■ **TEXT BLOCK**:

---

I am not eppileptic, and I have never experienced anything like it before or after (its many years ago now). The timing and similarity in subject makes me think it was in fact caused by reading the Satoshi paper. I am not a religious person, but I do consider this to be an experience which religious people would call a religious experience if it happened to them. Since I am not religious, I can only conclude that attention is some sort of top-down approach in how the brain functions [apparently not a democracy!].
Have you read the works of Carl Jung? Your experience reminds me of his theories.
"In all chaos there is a cosmos, in all disorder a secret order. Every civilized human being, whatever his conscious development, is still an archaic man at the deeper levels of his psyche. Just as the human body connects us with the mammals and displays numerous relics of earlier evolutionary stages going back to even the reptilian age, so the human psyche is likewise a product of evolution which, when followed up to its origins, show countless archaic traits."
This is pretty weird, deep stuff to think about. To me, the two main points of the article were:
> While neuroscientists struggle to understand how there can be such a thing as a first-person reality, quantum physicists have to grapple with the mystery of how there can be anything but a first-person reality. In short, all roads lead back to the observer.
and
> Nevertheless, for now I don’t think we are machines — in part because I distinguish between the mathematical representation and the thing being represented. As a conscious realist, I am postulating conscious experiences as ontological primitives, the most basic ingredients of the world. I’m claiming that experiences are the real coin of the realm. The experiences of everyday life — my real feeling of a headache, my real taste of chocolate — that really is the ultimate nature of reality.
> While neuroscientists struggle to understand how there can be such a thing as a first-person reality, quantum physicists have to grapple with the mystery of how there can be anything but a first-person reality. In short, all roads lead back to the observer.
You won't find many quantum physicists agreeing with this statement.
The notion of an 'observer' is an artificial one, coming from the Copenhagen interpretation, which is well known to be false -- it's still used only because it simplifies the calculations, so long as you know when to apply it. The reality is far more nuanced.
That being said, even Copenhagen doesn't equate observers to humans. Anything can be an observer, and to make good use of the interpretation, it's usually equated with the measuring apparatus used in the experiment. It has nothing whatsoever to do with thought.
In reality, the 'observer effect' is an approximation to decoherence that only applies when the experiment is perfectly shielded, and the measuring instrument is not. That is only usually the case.
The equations don't describe anything like collapse, and Copenhagen doesn't really explain what's supposed to be triggering it. No, I don't think it's a match.
There are plenty of interpretations that do match the math, though. You're not stuck with MWI.
Decoherence doesn’t really solve the measurement problem. It may destroy the “interference” between the dead cat and the living cat, but it doesn’t explain why the cat is either dead or alive (in precisely one of the possible states).
Right. Decoherence is really uncontrolled and "in practice irreversible" entanglement, but in practice != in principle. The state is still in a superposition; it has just become practically impossible to demonstrate the fact.
"But it’s a logical flaw to think that if we have to take it seriously, we also have to take it literally."

---

■ **SUPPLIED MATERIAL**:

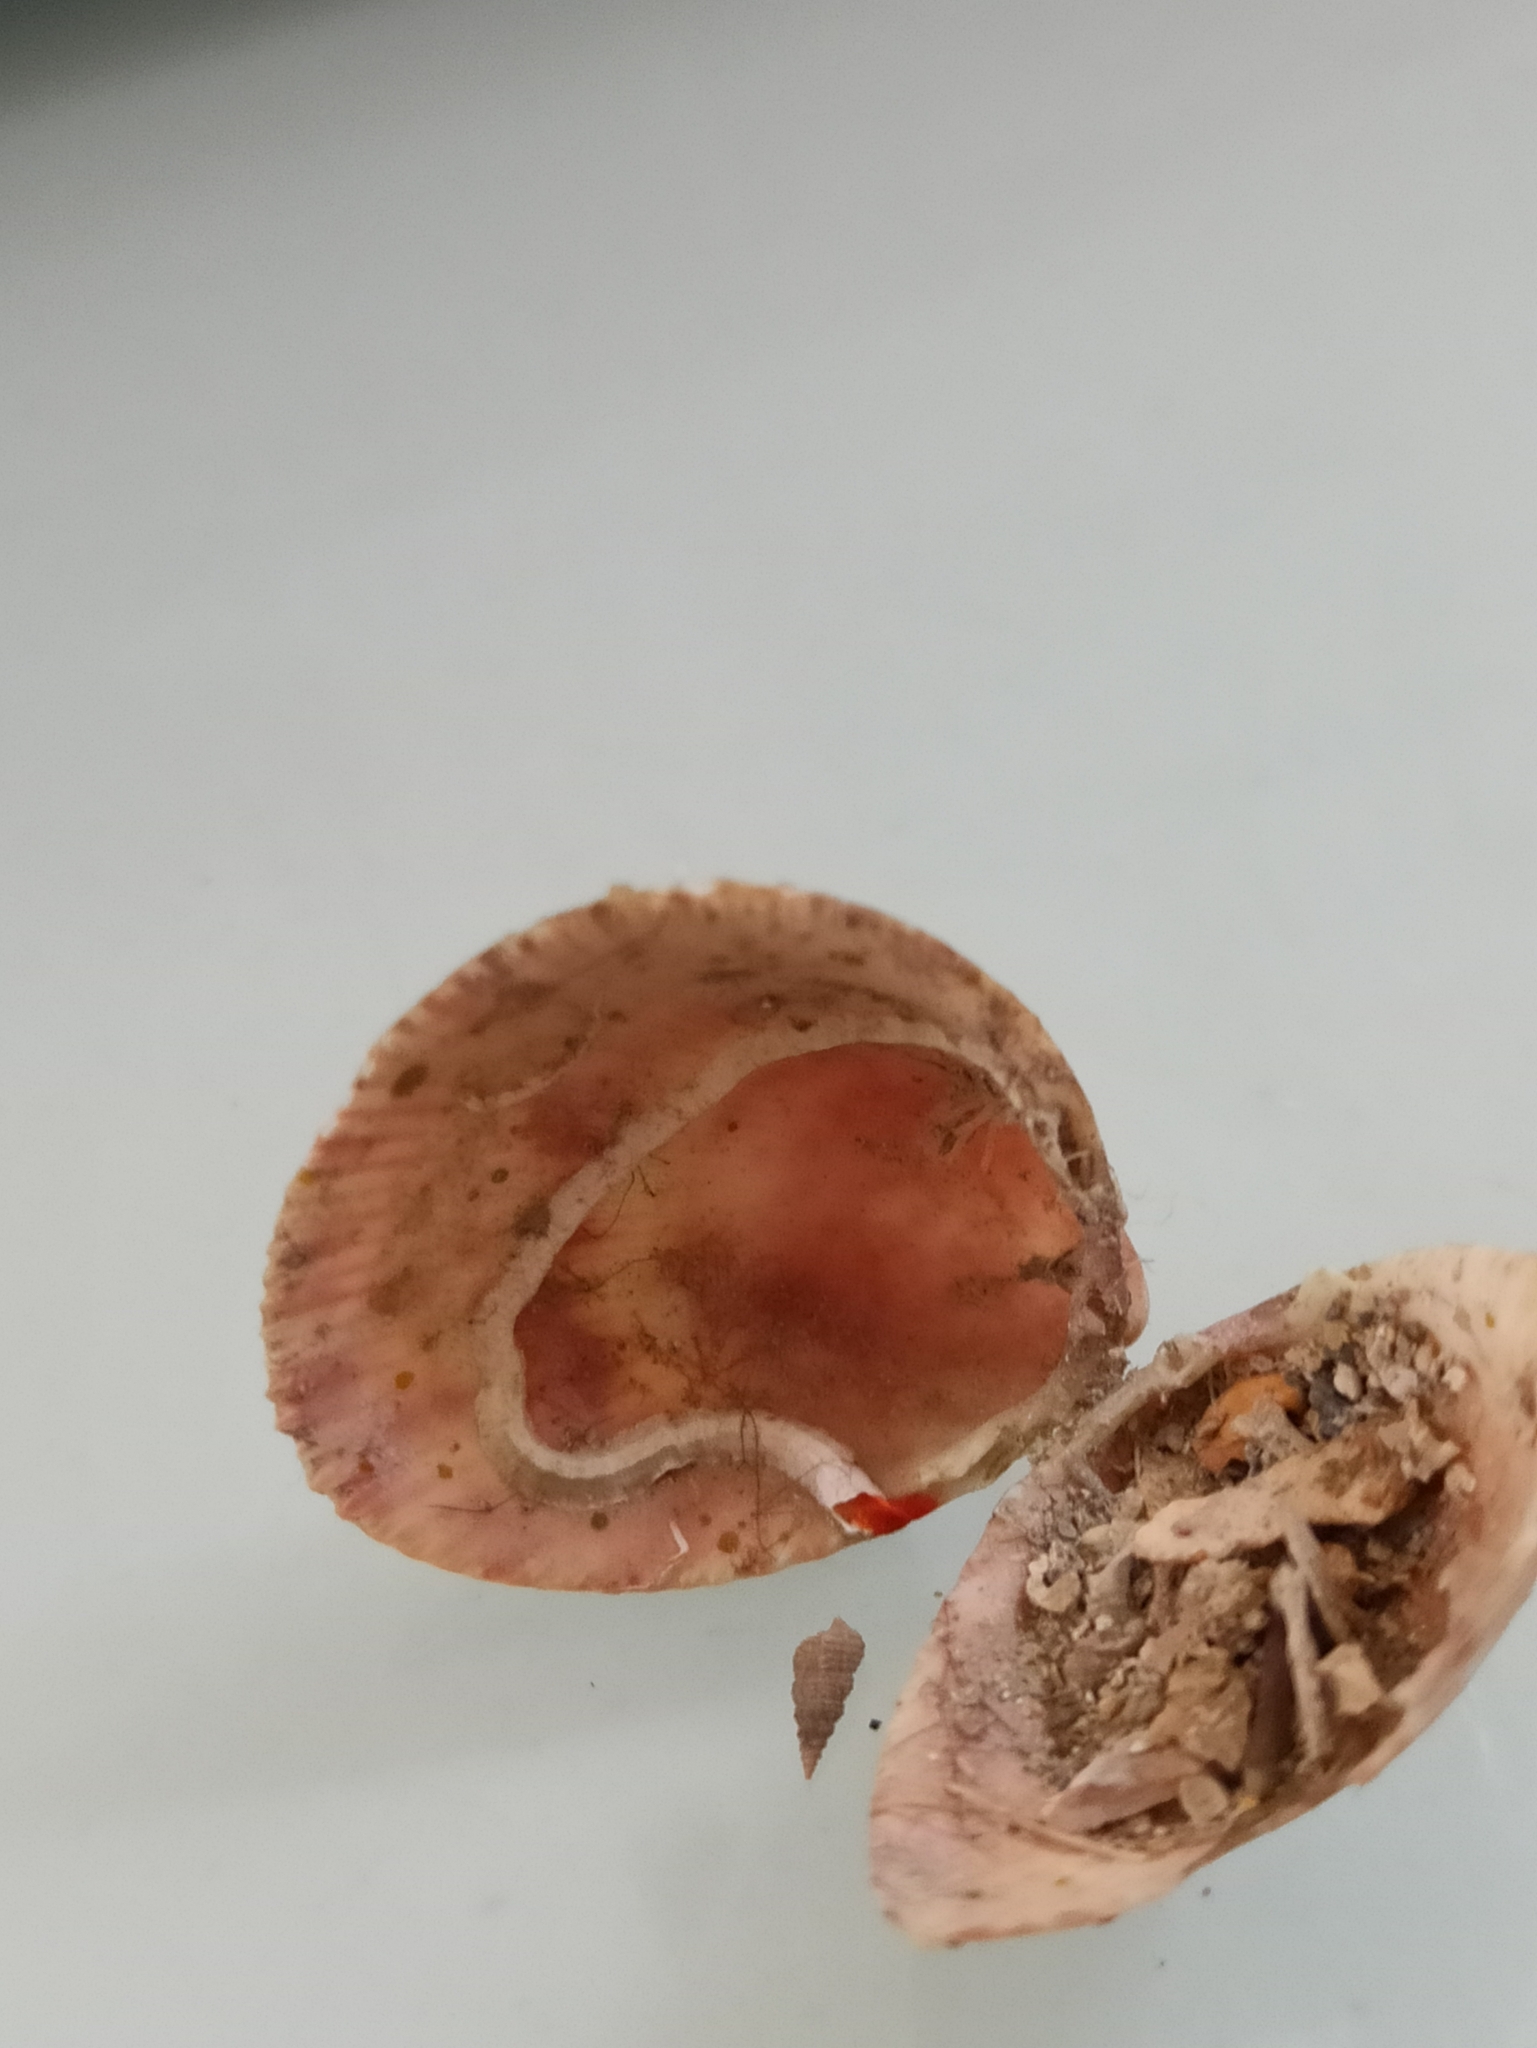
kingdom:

---

■ **EXERCISE TASK 1**:
Print the consciousness discussion from "You won't find" to "far more nuanced." word for word.
■ **EXERCISE TASK 2**:
In the consciousness discussion, which interpretation is the notion of an "observer" said to come from?
Work only from the consciousness discussion.

■ **FINAL ANSWER 1**:
You won't find many quantum physicists agreeing with this statement.
The notion of an 'observer' is an artificial one, coming from the Copenhagen interpretation, which is well known to be false -- it's still used only because it simplifies the calculations, so long as you know when to apply it. The reality is far more nuanced.

■ **FINAL ANSWER 2**:
The Copenhagen interpretation.